Amadeo es otra cosa. Ni presume en saberes ni le gusta ejercer de crítico. Lo suyo es la lectura como necesidad biológica, como pasión, como donjuanía incluso. No pasa los ojos por las páginas, añejas o nuevas, de los libros, sino que se queda a vivir en ellas por largos ratos, sabedor de que en pocos sitios cabe encontrar posada tan grata y pródiga en aventuras. Aunque su biblioteca es suculenta, no se cansa de adquirir volúmenes, en ferias de viejo o librerías de nuevo. La literatura y la historia son las dos patas sagradas de su afición de hombre cuerdo. Y es que, pese a estar muy bregado en afanes librescos, conviene subrayar que a sus setenta y pico, Amadeo no sólo no ha perdido la razón sino que la luce saludable enseguida que abre la boca.
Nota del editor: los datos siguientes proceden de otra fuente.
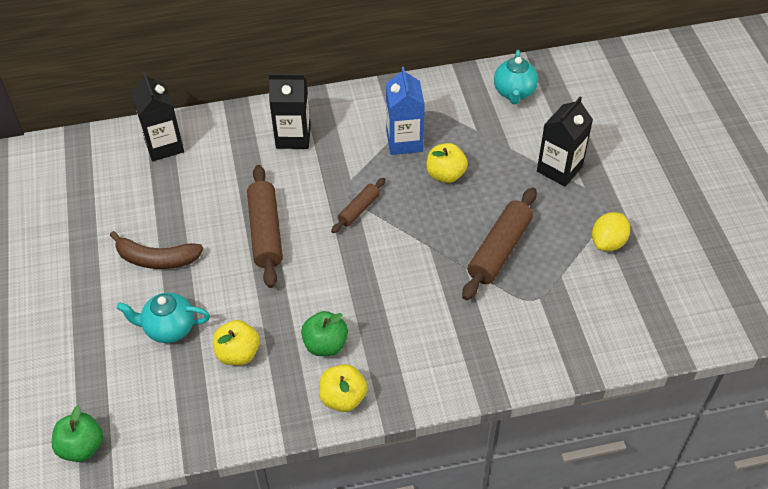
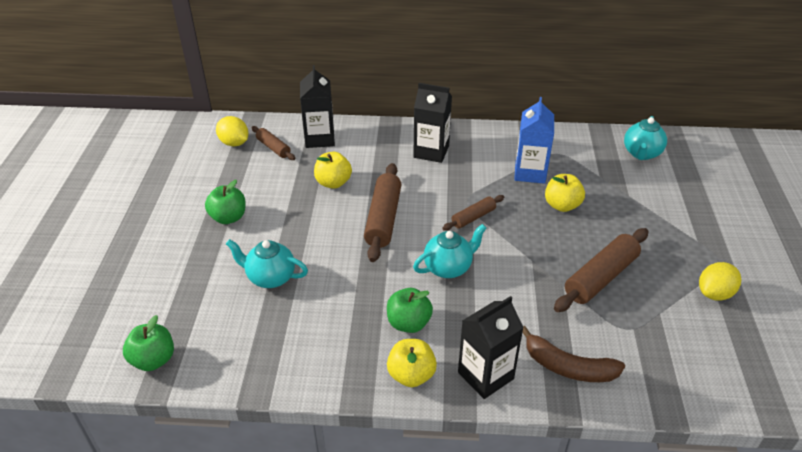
camera: 15 degrees right, 10 degrees down
(68, 172) = (234, 143): none -> yellow lemon
(97, 268) = (228, 217): none -> green apple
(115, 169) = (273, 148): none -> brown rolling pin
(156, 259) = (281, 220): brown banana -> brown banana (568, 367)
(238, 353) = (324, 312): yellow apple -> yellow apple (333, 183)
(348, 274) = (448, 267): none -> turquoise teapot
(559, 169) = (674, 221): black carton -> black carton (485, 375)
Eso es bueno decirlo en un país, perezoso y pegado al tópico, como éste, donde quizá no sean muchos quienes han leído El Quijote, pero a nadie se le escapa que aquel caballero largo y deshilachado perdió la cabeza por su mucho apego a las lecturas. ¡Singular yerro o trampa cervantina! ¡Si el Caballero de la Triste Figura perdió la olla fue, sin duda, porque tenía mucha predisposición para ello y no por la lectura de las desaforadas peripecias de sus héroes andantes!

6 Responses to “La historia de los dos uruguayos”
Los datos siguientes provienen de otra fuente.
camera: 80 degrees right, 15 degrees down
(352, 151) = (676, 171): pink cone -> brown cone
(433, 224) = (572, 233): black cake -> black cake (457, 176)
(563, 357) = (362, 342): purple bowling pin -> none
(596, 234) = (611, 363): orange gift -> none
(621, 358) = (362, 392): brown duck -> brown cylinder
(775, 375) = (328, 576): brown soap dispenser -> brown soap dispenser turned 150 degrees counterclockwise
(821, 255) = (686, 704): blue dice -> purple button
  1. ¿Pero es que no se van a ir nunca estos uruguayos?

  2. eso,eso dices bien Seitaridis ,que se vayan los uruguayos que no dan juego. Y, a por algo más jugoso Juan Antonio, que cuando quieres , vamos es que no hay quien lo aguante de lo bueno que eres. Sin coña.

  3. Pues a mí el de los uruguayos es de los post que más me han gustado, y que conste que es la primera vez que intervengo en el blog.
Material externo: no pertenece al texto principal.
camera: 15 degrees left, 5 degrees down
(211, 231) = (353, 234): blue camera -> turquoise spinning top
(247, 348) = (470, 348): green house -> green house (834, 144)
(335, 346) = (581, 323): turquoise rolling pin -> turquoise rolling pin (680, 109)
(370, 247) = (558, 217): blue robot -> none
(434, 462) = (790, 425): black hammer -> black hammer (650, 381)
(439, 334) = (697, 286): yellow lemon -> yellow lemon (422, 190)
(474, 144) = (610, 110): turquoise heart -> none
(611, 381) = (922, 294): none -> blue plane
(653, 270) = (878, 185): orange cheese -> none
  4. Leí hace tiempo un libro que me atrevería a recomendar a nuestros amigos de aquella República Oriental. Se trata de “El español y los siete pecados capitales”, como sabeis, de Fernando Díaz Plaja. Libro publicado hace décadas, combina (auto)crítica patria y humor. Siguiendo el orden del gran Dante en su adivinada “Comedia” y deudor de la mejor intención de nuestro querido Larra, muerto en defensa propia, Díaz Plaja disecciona con afilada pluma y a su mejor entender el alma pecadora de los naturales de esta piel de toro. Citas de Gracián, Cervantes, Quevedo, Zorrilla, Unamuno, Ortega, y si gustan, en la edición de 1992, prólogo de Amando de Miguel. Lo encontrarán fácil y barato por ejemplo en la cuesta de Moyano. Como pista de despegue, señores uruguayos, dedica el autor más de cien páginas a la soberbia. No sé si vais a aprender algo, pero escribe bien el hijoputa.

  5. Claro que sí, Luna. Impagable aportación, aunque no estoy muy convencido de que al uruguayo decidor (el otro, con más seso, callaba) le veniese bien el espléndido libro de don Fernando Díaz Plaja. Creo que le aprovecharía más una biografía sobre los Albertos o un ensayo sobre Florentino, el rey Midas que volverá a quedarse en blanco, no sé si me entiendes,

  6. Viviendo en Uruguay hace algunos años, compré en Montevideo el libro de Fernando Díaz Plaja “el uruguayo y los 7 pecados capitales” y descubrí que este escritor vive o pasa muchos meses al año en Uruguay por estar casado con una uruguaya. El libro, de menos de cien páginas, es ameno y cargado de humor. Ay los uruguayos!!!